WORK TO BE COMPLETED ▸
Locate the line that contains "413 568 138.92" in the entries below, then repeat it and every following line through the line that contains "20 284 1.16", exactly, and no others.

------

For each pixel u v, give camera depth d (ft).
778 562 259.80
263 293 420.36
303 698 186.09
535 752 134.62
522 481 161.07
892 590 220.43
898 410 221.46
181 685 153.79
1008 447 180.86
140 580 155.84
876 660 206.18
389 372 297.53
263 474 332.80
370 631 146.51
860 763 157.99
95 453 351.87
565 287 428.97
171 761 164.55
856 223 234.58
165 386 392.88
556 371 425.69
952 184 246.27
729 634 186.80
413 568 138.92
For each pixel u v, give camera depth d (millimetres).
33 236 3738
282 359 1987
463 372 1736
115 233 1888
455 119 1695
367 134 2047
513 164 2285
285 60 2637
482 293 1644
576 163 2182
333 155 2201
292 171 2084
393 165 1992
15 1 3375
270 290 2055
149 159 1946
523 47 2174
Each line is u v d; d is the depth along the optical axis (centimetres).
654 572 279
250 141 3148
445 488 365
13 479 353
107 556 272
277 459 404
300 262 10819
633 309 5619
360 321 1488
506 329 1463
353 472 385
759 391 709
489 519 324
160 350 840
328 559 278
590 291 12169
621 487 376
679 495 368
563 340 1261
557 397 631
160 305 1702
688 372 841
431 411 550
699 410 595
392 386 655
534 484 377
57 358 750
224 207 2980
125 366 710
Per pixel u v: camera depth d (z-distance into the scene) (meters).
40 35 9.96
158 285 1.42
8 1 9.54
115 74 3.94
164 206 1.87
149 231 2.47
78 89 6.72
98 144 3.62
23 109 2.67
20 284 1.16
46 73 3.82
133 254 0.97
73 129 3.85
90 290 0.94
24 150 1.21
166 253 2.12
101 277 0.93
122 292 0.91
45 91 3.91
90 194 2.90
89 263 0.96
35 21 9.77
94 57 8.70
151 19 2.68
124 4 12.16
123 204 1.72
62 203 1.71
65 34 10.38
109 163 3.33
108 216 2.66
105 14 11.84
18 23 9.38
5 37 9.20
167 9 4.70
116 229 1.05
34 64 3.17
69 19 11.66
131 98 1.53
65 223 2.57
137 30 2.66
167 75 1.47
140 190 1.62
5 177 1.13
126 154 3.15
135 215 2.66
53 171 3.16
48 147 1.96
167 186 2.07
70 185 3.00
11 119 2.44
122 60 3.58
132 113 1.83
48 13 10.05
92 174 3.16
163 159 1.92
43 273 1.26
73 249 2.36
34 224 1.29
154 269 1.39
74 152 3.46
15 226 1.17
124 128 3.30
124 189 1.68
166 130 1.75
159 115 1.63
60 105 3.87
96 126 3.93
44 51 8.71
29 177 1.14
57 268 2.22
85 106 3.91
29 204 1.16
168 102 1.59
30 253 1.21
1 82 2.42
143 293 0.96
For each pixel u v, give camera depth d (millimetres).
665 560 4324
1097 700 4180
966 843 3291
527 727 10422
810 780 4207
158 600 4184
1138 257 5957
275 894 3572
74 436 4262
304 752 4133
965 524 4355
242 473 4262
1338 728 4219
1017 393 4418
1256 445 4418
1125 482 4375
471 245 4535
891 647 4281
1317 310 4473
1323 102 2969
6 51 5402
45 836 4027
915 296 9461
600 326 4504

------

ANSWER TO THIS PROBLEM ▸
413 568 138.92
For each pixel u v, give camera depth d (millimetres).
33 236 3738
282 359 1987
463 372 1736
115 233 1888
455 119 1695
367 134 2047
513 164 2285
285 60 2637
482 293 1644
576 163 2182
333 155 2201
292 171 2084
393 165 1992
15 1 3375
270 290 2055
149 159 1946
523 47 2174
Each line is u v d; d is the depth along the optical axis (centimetres).
654 572 279
250 141 3148
445 488 365
13 479 353
107 556 272
277 459 404
300 262 10819
633 309 5619
360 321 1488
506 329 1463
353 472 385
759 391 709
489 519 324
160 350 840
328 559 278
590 291 12169
621 487 376
679 495 368
563 340 1261
557 397 631
160 305 1702
688 372 841
431 411 550
699 410 595
392 386 655
534 484 377
57 358 750
224 207 2980
125 366 710
Per pixel u v: camera depth d (z-distance into the scene) (meters).
40 35 9.96
158 285 1.42
8 1 9.54
115 74 3.94
164 206 1.87
149 231 2.47
78 89 6.72
98 144 3.62
23 109 2.67
20 284 1.16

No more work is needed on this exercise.